**RECORDS SUPPLIED:**

══════════════════════════════

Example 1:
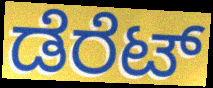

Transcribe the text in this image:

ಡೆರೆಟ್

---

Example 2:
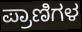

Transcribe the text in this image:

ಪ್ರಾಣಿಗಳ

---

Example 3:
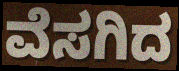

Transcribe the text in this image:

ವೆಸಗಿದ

══════════════════════════════

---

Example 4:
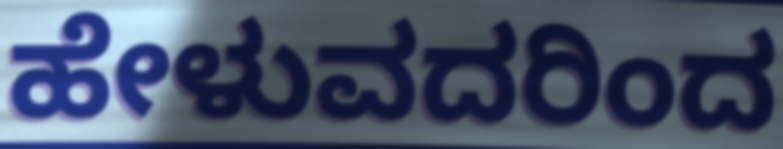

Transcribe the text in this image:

══════════════════════════════

**YOUR ASSIGNMENT:** Find all the lines containing "Example" in the material, then copy them.

**REPLY:**
Example 1:
Example 2:
Example 3:
Example 4:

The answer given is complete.